I. Dünya Savaşı ile çalışmaları durdu, bu sırada Avusturya Ordusunda doktorluk görevi yaptı. Savaş sonrası 1930'lara olan etkisi adamakıllı arttı, 1921'den itibaren bir takım çocuk rehberliği kliniklerikurdu ve Avrupa ve Amerika Birleşik Devletleri'nde sık sık okutman, 1927'de Kolombiya Üniversitesi'nde misafir profesör oldu.
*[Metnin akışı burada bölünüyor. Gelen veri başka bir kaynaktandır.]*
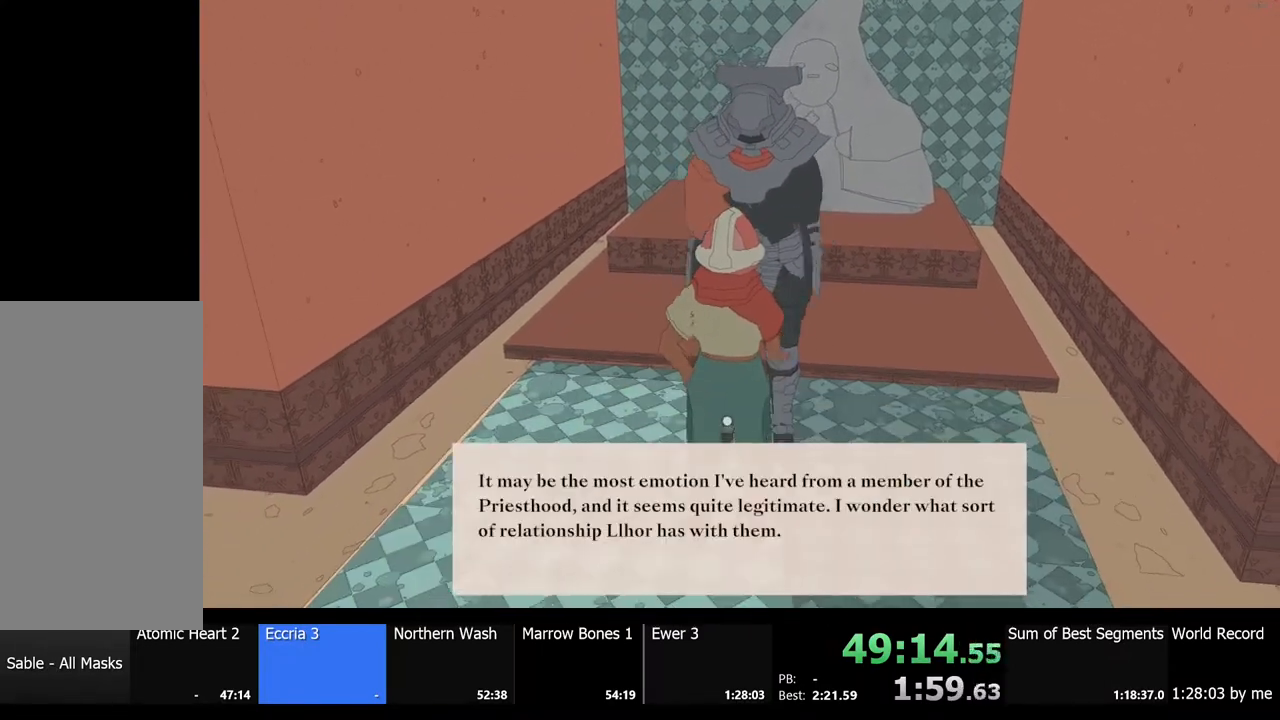
{"keys": [], "mouse": ["left"], "events": [[33, "mouse_left", "down"], [67, "e", "down"], [100, "e", "up"], [100, "mouse_left", "up"], [167, "mouse_left", "down"], [200, "e", "down"], [267, "e", "up"], [267, "mouse_left", "up"], [333, "mouse_left", "down"], [367, "e", "down"], [433, "e", "up"], [433, "mouse_left", "up"], [500, "mouse_left", "down"]]}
Tedavi edici yöntemlerinde sosyal ilgiyi cesaretlendirip ve ödüllendirip fakat şımartma ve ihmalden kaçınarak sorunları çocukta önceden tutup, yetişkin ruha yoğunlaşmaktan kaçındı. Yetişkinlerde tedavi, suçlama veya üstünlük taslama tutumlarının tedavi edilen kimse tarafından dışarıda bırakılmasına dayanmaktaydı, kişisel davranışın farkına varılmasının artışı ile karşı koymanın azaldığını ve reddetmenin terse döndüğünü ifade etti. Yaygın tedavi araçları mizah kullanımı, tarihi anları ve mantığa aykırı emirleri içermekteydi. Adler'in popüleritesi görece optivizmi ve fikirlerinin Freud ve Jung'unkilerle karşılaştırıldığında anlaşılabilir olması ile ilişkiliydi. Adler sıklıkla, Kişinin davranış şablonu analizi, toplumla ilişkili, işi ilişkili ve cinsiyeti ile ilişkilidir, savını vurgulamıştı.
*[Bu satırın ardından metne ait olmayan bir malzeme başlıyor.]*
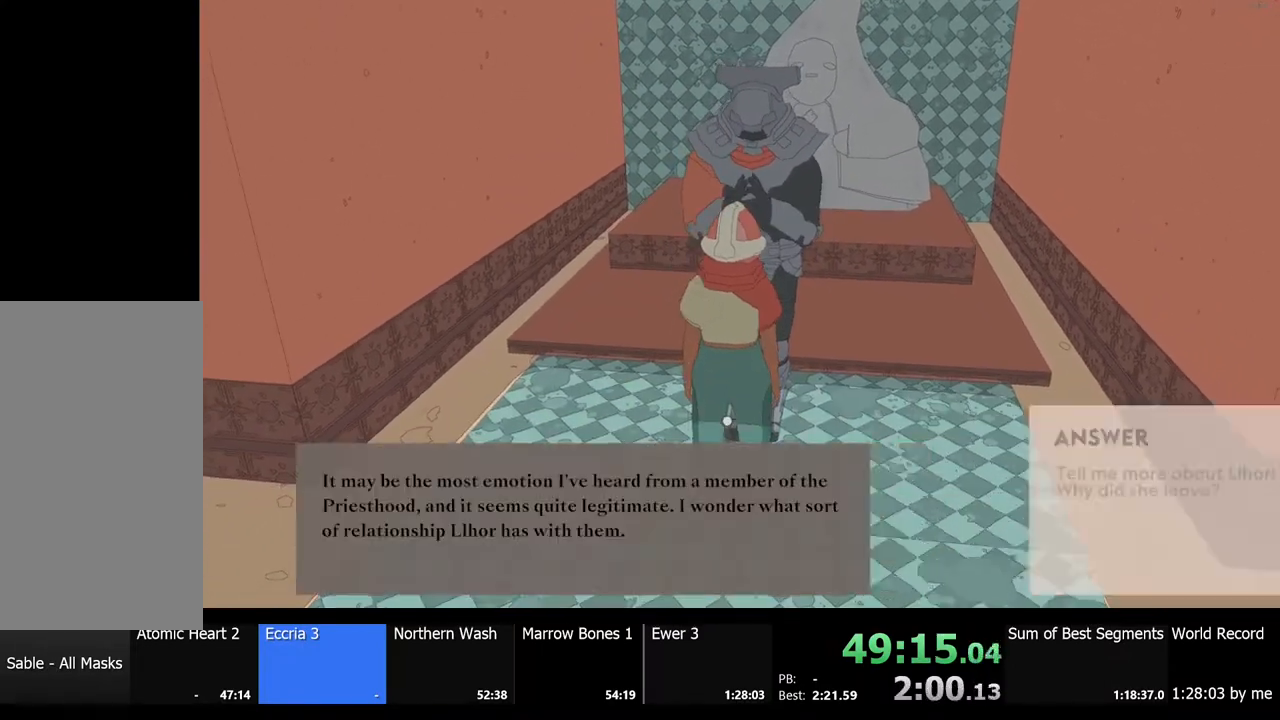
{"keys": [], "mouse": [], "events": [[33, "e", "down"], [67, "e", "up"], [133, "mouse_left", "up"], [200, "e", "down"], [200, "mouse_left", "down"], [267, "e", "up"], [300, "mouse_left", "up"], [367, "e", "down"], [367, "mouse_left", "down"], [433, "e", "up"], [467, "mouse_left", "up"]]}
1934'te Avusturya Hükümeti, Yahudi olduğu için Adler'in kliniklerinin çoğunu kapattı. Adler 1935'te Long Island Tıp Kolej'ine Profesör olarak Avusturya'dan ayrıldı. 28 Mayıs 1937'de, İskoçya'nın üniversite kenti Aberdeen'de, yolda giderken ansızın yere yığılıp kalmış, hemen sonrasında da kalp sektesine uğrayarak yaşama gözlerini yummuştur.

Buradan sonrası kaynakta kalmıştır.